3) What is the difference between expense claim and allowance? An expense claim reimburses an employee for actual business expenses incurred and typically requires supporting documentation like receipts and proof of payment. An allowance is a fixed amount provided to cover expected costs and may or may not require receipts depending on the company’s policy, category, and internal controls.
4) What documents are required for expense claims? Most expense claims require a receipt or invoice, proof of payment (UPI, card slip, or transaction reference), and enough context to explain the business purpose of the spend. For certain categories, companies may also require attendee details, travel documents, or approval references to ensure policy compliance and audit readiness.
5) How long does expense reimbursement take? Reimbursement timelines vary based on the company’s policy and approval workflow, but delays are commonly caused by missing receipts, unclear context, or pending manager approvals. A structured reimbursements workflow within AP usually helps reduce turnaround time by keeping submissions complete, approvals traceable, and finance review more predictable.
6) Can employees submit claims on behalf of others? Yes, many organisations allow employees such as executive assistants, team leads, or admins to submit claims on behalf of others, especially for leadership travel, shared team expenses, or centrally managed subscriptions. In such cases, it is important that the claim clearly shows who incurred the expense, who will be reimbursed, and who approved it.

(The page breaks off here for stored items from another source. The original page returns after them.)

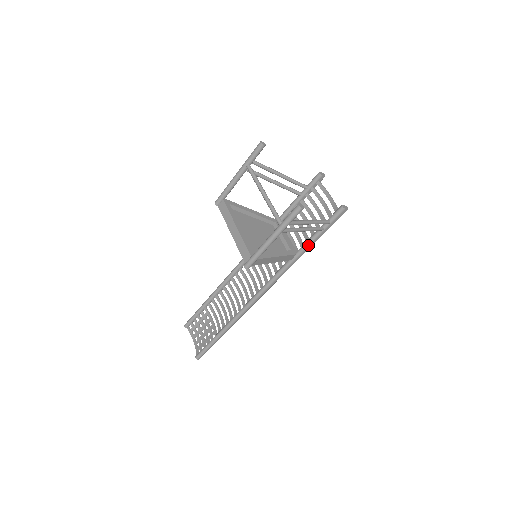
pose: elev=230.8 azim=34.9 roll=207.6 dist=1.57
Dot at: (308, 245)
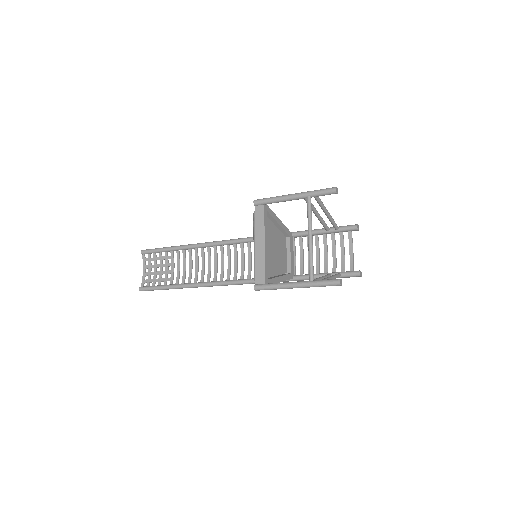
Dot at: (308, 279)
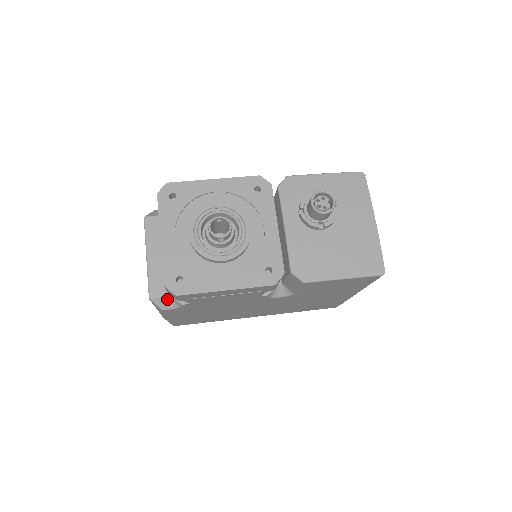
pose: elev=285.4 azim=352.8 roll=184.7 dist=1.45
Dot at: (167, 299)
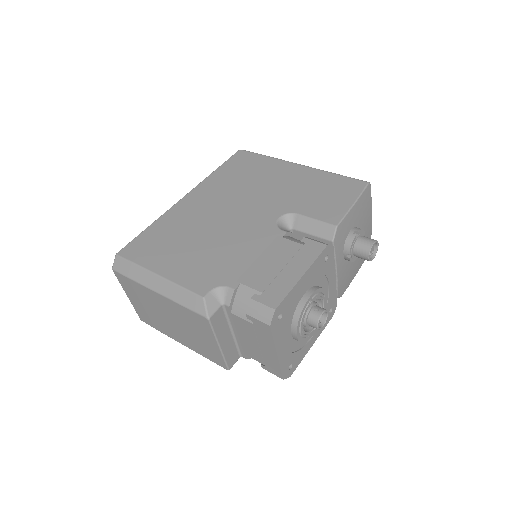
Dot at: occluded
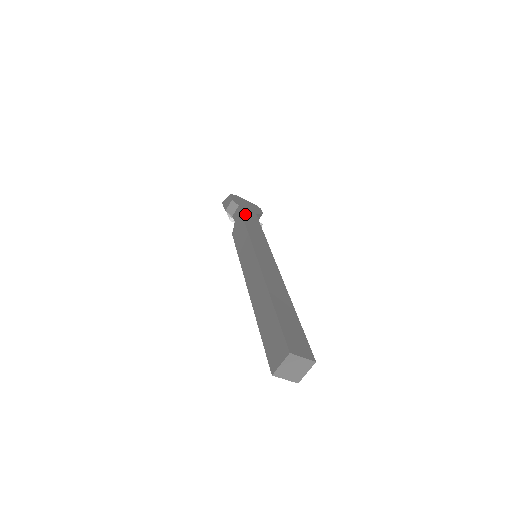
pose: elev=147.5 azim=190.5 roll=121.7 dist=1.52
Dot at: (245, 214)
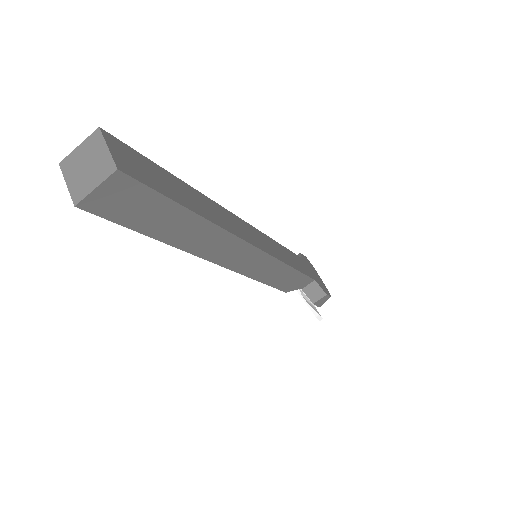
Dot at: (297, 258)
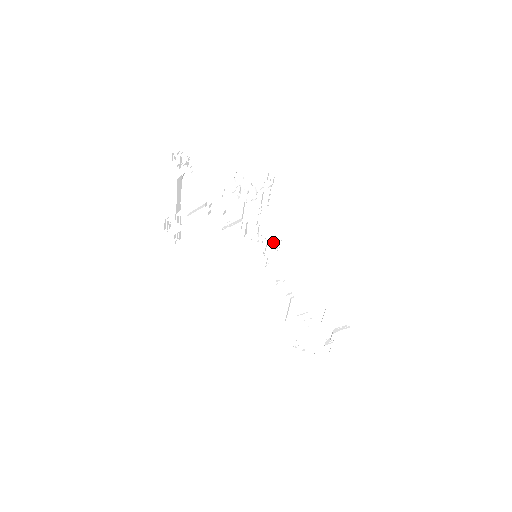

7) What happens if an expense claim is rejected? If an expense claim is rejected, it is typically because it does not meet policy requirements, lacks documentation, exceeds limits without approval, or has insufficient business justification. Employees may be asked to resubmit with corrected details, attach missing proof, or provide additional context for review.
8) How can finance teams prevent expense claim fraud? Finance teams can reduce fraud risk by enforcing policy-based controls, requiring complete documentation, maintaining clear approval trails, and checking for duplicates or unusual patterns during finance review. Consistent categorisation, audit-ready recordkeeping, and structured workflows also help ensure reimbursements remain accurate, traceable, and defensible.